3 comentariosVaya preguntita, qué pasó después. Pues, como en el poema de Cervantes, fuese y no hubo nada. Una cosa es ser más o menos apologeta (aunque esta palabra suena tan mal hoy… recuperemos el sentido que tenía en los Padres, por favor, que evoca, entonces, algo razonable y hasta necesario) y otra cosa es convertir. Santo Domingo era Santo Domingo y dudo que el tabernero se convirtiese sólo por los razonamientos de N.P. Nadie cambia de vida por razonamientos, sino que una vida se cambia por otra vida infundida. Von Hildebrand se convierte al catolicismo nada más y nada menos que tras años de contacto con Max Scheler (que algo más que discursos fenomenológicos podría esgrimir); otros tras una experiencia estética o religiosa intensa.

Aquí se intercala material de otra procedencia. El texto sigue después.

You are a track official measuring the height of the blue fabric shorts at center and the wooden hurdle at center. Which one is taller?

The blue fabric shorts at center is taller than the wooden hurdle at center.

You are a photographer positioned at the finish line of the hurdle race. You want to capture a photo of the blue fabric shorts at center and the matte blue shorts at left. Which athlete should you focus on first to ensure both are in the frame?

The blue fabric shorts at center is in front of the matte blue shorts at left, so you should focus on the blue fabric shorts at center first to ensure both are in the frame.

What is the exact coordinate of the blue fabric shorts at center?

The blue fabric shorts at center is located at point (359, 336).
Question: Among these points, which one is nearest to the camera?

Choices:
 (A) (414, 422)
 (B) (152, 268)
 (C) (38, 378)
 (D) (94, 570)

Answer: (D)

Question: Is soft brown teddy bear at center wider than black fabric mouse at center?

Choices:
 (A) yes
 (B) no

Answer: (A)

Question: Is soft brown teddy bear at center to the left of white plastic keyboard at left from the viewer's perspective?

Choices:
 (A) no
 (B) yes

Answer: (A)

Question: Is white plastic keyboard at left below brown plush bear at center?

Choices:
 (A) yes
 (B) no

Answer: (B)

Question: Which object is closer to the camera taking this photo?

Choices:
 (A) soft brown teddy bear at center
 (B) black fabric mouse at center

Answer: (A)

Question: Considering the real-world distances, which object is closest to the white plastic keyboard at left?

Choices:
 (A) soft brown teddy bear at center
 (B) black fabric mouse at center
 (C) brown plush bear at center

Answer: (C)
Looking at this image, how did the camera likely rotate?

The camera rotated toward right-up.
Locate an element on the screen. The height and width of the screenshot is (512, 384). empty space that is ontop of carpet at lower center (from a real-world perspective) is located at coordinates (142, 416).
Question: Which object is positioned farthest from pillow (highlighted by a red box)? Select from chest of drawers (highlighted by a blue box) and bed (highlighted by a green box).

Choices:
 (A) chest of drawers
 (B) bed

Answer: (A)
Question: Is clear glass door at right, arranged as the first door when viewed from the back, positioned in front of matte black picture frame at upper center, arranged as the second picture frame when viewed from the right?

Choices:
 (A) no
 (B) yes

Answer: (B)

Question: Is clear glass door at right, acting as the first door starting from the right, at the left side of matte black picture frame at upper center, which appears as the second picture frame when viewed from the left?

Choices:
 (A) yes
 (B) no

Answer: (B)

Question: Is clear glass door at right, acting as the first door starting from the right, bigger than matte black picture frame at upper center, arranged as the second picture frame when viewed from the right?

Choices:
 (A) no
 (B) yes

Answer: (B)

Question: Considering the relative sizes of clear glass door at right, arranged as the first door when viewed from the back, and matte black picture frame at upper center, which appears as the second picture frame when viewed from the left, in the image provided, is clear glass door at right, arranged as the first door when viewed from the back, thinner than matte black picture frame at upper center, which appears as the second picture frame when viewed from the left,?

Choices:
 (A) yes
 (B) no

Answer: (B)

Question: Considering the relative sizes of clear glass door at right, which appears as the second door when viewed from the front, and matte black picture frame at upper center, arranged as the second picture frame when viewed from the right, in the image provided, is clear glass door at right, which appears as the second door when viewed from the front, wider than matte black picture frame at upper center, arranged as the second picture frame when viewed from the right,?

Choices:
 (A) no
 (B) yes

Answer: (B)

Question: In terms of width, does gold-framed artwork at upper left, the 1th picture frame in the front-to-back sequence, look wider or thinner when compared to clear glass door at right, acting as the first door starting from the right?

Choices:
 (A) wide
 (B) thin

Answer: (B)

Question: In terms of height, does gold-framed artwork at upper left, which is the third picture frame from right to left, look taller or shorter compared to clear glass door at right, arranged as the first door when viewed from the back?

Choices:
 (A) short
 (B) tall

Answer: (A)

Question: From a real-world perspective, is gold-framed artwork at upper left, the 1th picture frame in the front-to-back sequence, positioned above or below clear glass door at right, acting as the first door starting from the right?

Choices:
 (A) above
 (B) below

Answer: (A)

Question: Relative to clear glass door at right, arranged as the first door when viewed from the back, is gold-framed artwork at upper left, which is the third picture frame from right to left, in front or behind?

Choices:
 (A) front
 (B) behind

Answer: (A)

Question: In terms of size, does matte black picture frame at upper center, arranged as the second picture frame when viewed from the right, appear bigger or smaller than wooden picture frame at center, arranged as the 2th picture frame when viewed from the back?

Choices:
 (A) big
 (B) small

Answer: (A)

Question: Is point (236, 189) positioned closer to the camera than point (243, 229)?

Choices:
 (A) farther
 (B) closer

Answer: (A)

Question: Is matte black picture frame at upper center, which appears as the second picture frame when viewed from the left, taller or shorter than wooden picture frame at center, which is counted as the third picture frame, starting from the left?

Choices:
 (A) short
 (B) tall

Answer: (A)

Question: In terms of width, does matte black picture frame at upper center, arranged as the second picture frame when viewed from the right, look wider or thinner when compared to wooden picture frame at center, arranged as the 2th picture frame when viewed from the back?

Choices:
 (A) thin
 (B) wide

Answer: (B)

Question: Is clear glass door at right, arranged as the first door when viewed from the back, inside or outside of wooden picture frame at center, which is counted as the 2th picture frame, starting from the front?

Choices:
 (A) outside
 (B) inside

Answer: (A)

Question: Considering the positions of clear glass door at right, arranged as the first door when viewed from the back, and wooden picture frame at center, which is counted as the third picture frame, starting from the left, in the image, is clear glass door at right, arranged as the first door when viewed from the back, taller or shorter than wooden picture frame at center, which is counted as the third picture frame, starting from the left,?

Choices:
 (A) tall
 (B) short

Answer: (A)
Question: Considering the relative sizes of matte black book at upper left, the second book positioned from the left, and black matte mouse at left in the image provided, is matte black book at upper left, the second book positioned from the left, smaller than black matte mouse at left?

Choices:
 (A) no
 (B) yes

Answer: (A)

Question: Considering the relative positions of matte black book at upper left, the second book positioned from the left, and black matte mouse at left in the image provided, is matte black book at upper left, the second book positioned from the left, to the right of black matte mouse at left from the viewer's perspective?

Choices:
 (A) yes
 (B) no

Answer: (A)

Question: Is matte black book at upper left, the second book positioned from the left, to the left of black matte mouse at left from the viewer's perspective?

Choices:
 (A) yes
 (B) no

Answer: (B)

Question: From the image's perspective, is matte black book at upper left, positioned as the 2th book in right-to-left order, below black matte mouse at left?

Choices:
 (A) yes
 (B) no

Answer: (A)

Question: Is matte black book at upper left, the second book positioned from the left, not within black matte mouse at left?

San Pablo alcanza nueva luz después de que la luz nueva le golpee. Hay múltiples carismas, y no es el mío el de convertir a nadie, me temo, como tampoco son tantos otros. Tampoco yo me convertí a su fe por el discurso que me soltó: sus argumentos eran poco convincentes, ésa es la verdad, pero su vida seguramente lo era más. Ahora bien, el proceso de conversión, sea hacia donde sea, siempre es largo, aunque pueda tener su cénit en un momento de despojamiento. Las Vitae fratrum y otras narraciones semejantes nos cuentan siempre el instante de cambio, la “peripéteia” de la que hablaba Aristóteles, el momento en que todo cambia, después, quizá, de que nada haya cambiado. No, no convertí al gruísta, ni el a mí. Pero seguro que ninguno de los dos salió como había entrado del encuentro.